**Фрагмент для чтения**
********************
Для подтверждения своего тезиса Брубейкер анализирует три волны реконфигурации политического пространства на основе принципа самоопределения наций - Версальскую (межвоенную), деколонизационную (1950-1960-е годы) и постсоветскую\югославскую. «Политическая реконфигурация не ликвидировала межнациональных противоречий, а лишь поместила их в другой контекст (reframed them), вызвала их к жизни в новой (и зачастую более опасной) форме» (2, с. 275). Попутно автор отмечает парадоксальное обстоятельство: негативные последствия последней реструктуризационной волны и последовавшее разочарование в дискурсе национально-освободительной борьбы никак не снизили популярности «архитектонической иллюзии». Брубейкер видит причину этого в распространенности «нациоцентричного» понимания истории. Нация постулируется как «реальный объект» (2, с. 276), имеющий тенденцию к саморазвитию и, в конечном итоге, реализующийся в создании собственного государства. Упоминание о «реальном объекте» указывает на то, что Брубейкер, видимо, солидарен с Б. Андерсоном и другими авторами, решающими вопрос о реальности нации в пользу виртуальности.
********************
**Исходные данные**
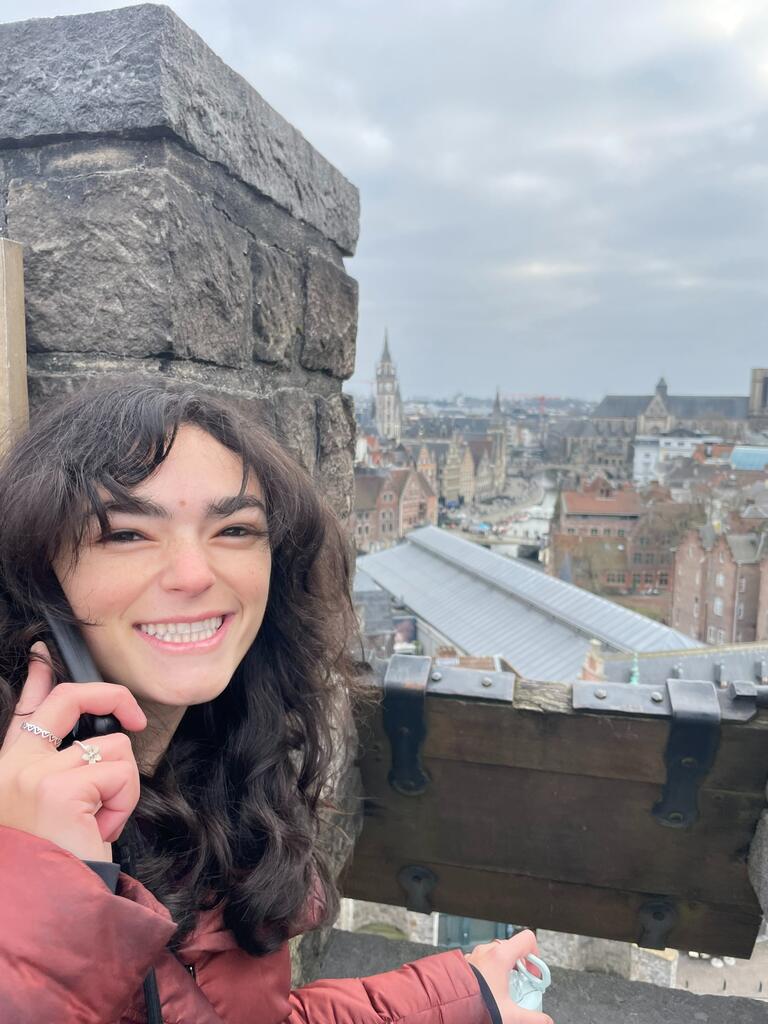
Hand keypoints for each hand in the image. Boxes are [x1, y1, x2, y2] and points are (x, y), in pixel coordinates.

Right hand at [0, 642, 146, 860]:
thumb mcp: (53, 809)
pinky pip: (121, 773)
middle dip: (112, 695)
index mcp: (9, 769)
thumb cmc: (56, 861)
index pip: (26, 708)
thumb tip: (98, 739)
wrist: (44, 910)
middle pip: (69, 699)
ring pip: (113, 748)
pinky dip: (124, 803)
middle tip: (136, 720)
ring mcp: (34, 775)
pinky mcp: (61, 789)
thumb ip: (62, 770)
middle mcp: (13, 767)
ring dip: (122, 787)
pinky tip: (102, 830)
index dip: (42, 676)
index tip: (47, 653)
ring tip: (99, 822)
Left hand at [465, 930, 553, 1023]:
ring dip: (504, 969)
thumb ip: (533, 1018)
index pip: (527, 939)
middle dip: (519, 967)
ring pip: (496, 954)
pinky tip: (488, 991)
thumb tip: (546, 1021)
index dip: (535, 956)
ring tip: (504, 991)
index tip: (534, 974)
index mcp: (500, 956)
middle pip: (512, 949)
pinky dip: (489, 973)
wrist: (448, 1006)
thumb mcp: (510, 1015)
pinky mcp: (465, 964)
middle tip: (521, 986)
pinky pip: (482, 962)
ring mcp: (474, 956)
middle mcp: (486, 951)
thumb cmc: (475, 1005)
********************
**Условие задачи**
Пожалуйста, перескажите короче абзац фрагмента о Брубейкере, начинающийся словами «Для подтверждения своего тезиса», сохранив все его главные факты. Строки представляют собой отдельный материал и к фрагменту не относятся.

**Решение задания**
Брубейкер рассматривает три волны реконфигурации политического пространства на основе принципа самоопределения наций: Версальскую (межвоенную), деколонизационную (1950–1960-е годы) и постсоветскую/югославскую. По его выводу, реконфигурация не устранила межнациональные противоречия. Она лишь перенесла их в другой контекст и придала им новую, зачастую более опасную форму. Автор отмечает парадокс: последняя волна имела негативные последствия и вызвала разочарование в дискурсе национально-освободительной борьбы, но популярность «архитектонической иллюзии» от этого не снизилась. Причину Брубейкер видит в распространенности нациоцентричного понимания истории. В нем нация предстает «реальным объектом», который стремится к саморазвитию и в итоге создает собственное государство. Упоминание «реального объекта» указывает, что Брубейкер, видимо, солидарен с Б. Андерсоном и другими авторами, которые решают вопрос о реальности нации в пользу ее виртуальности.